Every school, business, government organization, church — ALL of them are at risk of self-destruction by Marxism.
But the Cultural Marxist plan -seeing how resilient capitalism is - destroy all of the pillars that support the society and collapse it. “Top down; bottom up.”
Then remake it as Los Angeles 2.0 - utopian society.
Of course, it’s an easy way to conquer and destroy a society without firing a shot.
USS Bonhomme Richard burning up dockside in San Diego, was the alarm.
This is the “Destruction” Phase of “Build Back Better”.
Once things are “built back”, normalcy will more or less return.
They could not afford the FD since they were overspending on illegal aliens.
HOW MANY MECHANICS ARE WORKING ON FIRE EQUIPMENT???
OVERHEAD PIC OF TRUCKS IN MAINTENANCE YARD IS DISTRESSING
THERE ARE FAR TOO MANY OUT OF SERVICE.....
Bass says she is a Marxist but she gets paid a high end capitalist salary....
As of 2023, the Los Angeles Mayor earned a salary of $304,434.
All financed by taxpayers, rich govt Salaries could include
<><>bonuses, stipends, honorariums, gratuities
<><>incentive pay
<><>expense and charge accounts,
<><>discounted gift cards,
<><>paid transportation,
<><>housing allowance,
<><>Cadillac healthcare, life insurance,
<><>dental and vision insurance,
<><>paid sick days,
<><>paid time off
<><>paid vacation time
<><>paid holidays
<><>paid student tuition
<><>401(k) employer contributions
<><>startup pensions,
<><>retirement plans with city-paid rollovers, IRA transfer
LA’s Total Leadership Failure
The city slashed fire and other basic services after Mayor Karen Bass awarded fat contracts to government workers.
City Journal/ Eye on the News / Jan 10 2025
The devastating wildfires in Los Angeles have spotlighted questionable state and local government policies in California that may have contributed to the blazes and left areas like Hollywood vulnerable due to insufficient firefighting resources. Mayor Karen Bass’s budget cuts to the city’s fire department, enacted just months ago amid warnings about the city’s deteriorating finances, stand out as a striking example of misplaced priorities. The cuts stemmed from a budget crisis triggered by her administration’s decision to reward city employees with rich contracts and benefits—even as it dismissed worries that the reductions would hurt services. “Predictions that city services will be impossible to deliver,” deputy mayor Zach Seidl told the press, “are simply false.” Few public statements have aged as poorly—or as hauntingly—as this one.
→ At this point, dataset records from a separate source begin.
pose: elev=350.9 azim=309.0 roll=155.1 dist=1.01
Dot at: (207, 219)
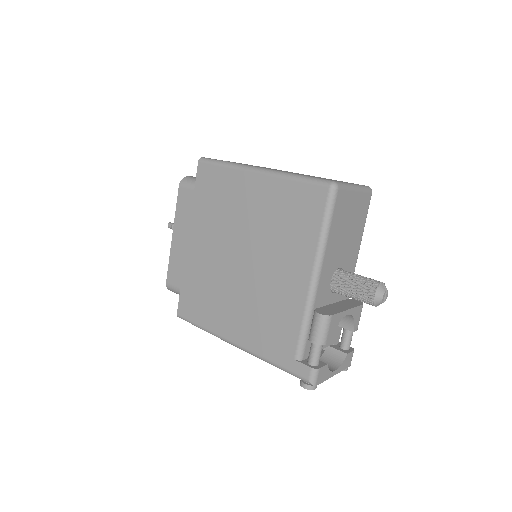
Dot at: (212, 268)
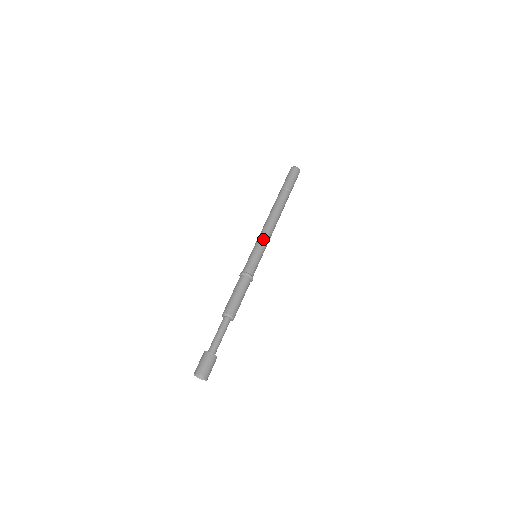
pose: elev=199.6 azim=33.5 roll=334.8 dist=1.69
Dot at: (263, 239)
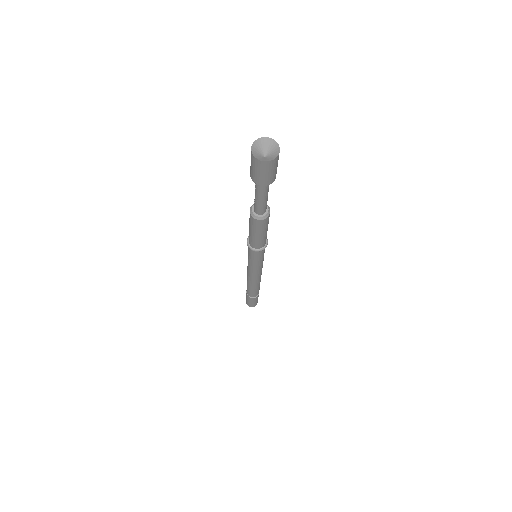
Dot at: occluded
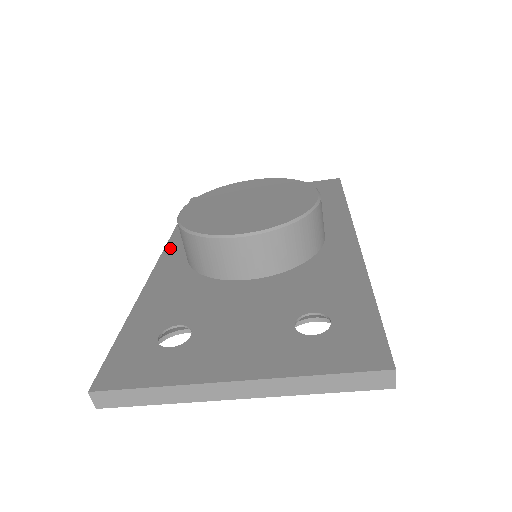
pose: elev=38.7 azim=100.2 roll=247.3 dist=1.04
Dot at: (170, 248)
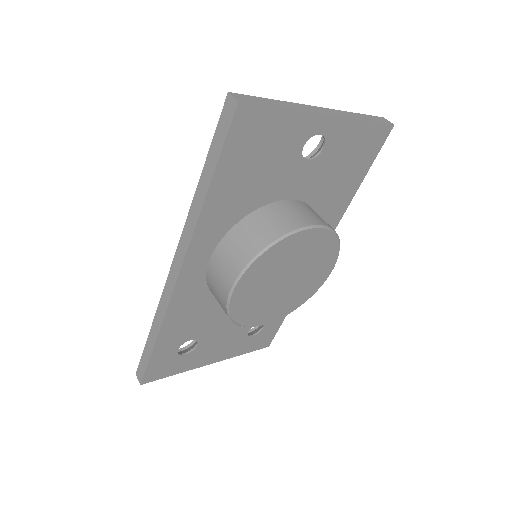
Dot at: (193, 254)
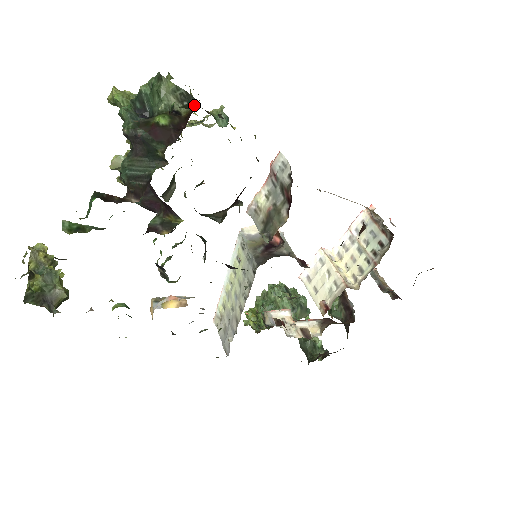
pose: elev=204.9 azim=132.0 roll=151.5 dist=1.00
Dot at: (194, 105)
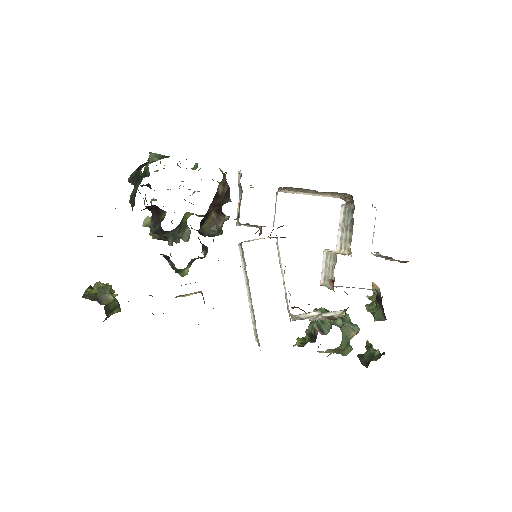
Dot at: occluded
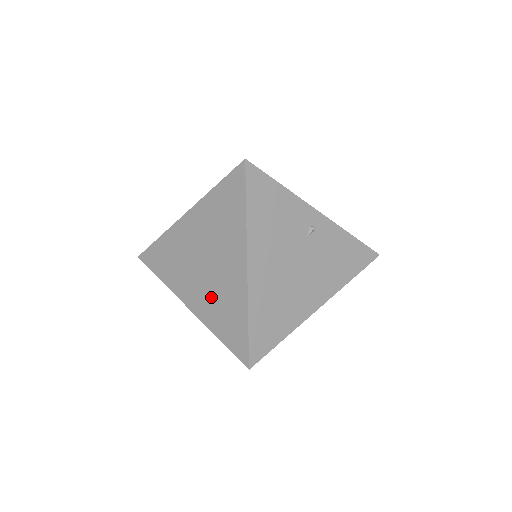
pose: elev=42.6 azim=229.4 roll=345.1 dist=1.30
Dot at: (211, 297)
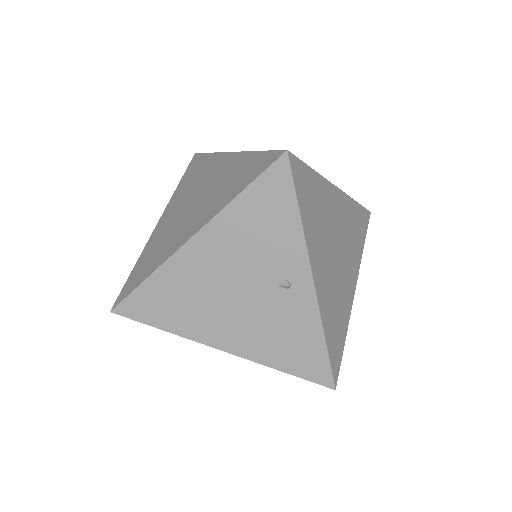
Dot at: (165, 233)
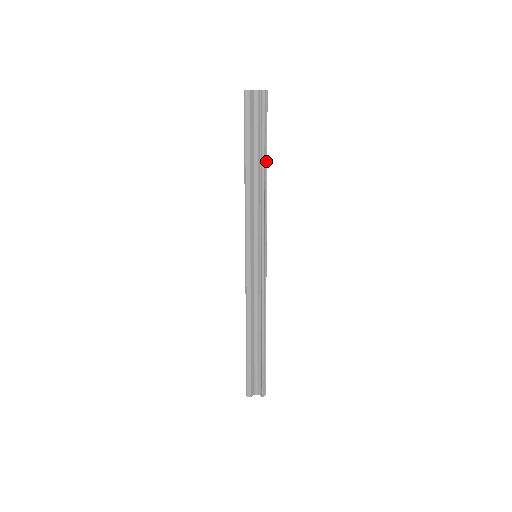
Bass took office in December 2022 after a surprisingly close race against real estate developer Rick Caruso, a Republican who had switched to the Democratic Party. A Los Angeles Times poll showed that Caruso did well among voters viewing the economy and public safety as key issues; Bass dominated among voters who prioritized climate change and “coalition building.” Shortly after taking office, Bass began negotiating with public sector unions over expiring contracts. Early last year, those talks resulted in more than two dozen agreements with unions representing the city’s civilian employees, guaranteeing wage hikes of between 20 percent and 25 percent over five years. The contracts raised the minimum wage for city employees from $20 to $25 per hour and also contained rich benefits, including allowing workers to cash in 100 percent of their unused sick time when they retire—an increasingly rare perk in the private sector. An analysis by the city’s administrative officer said the deal would cost Los Angeles $3.5 billion over the life of the contracts. A similar multiyear deal with police unions was projected to add another $1 billion to costs.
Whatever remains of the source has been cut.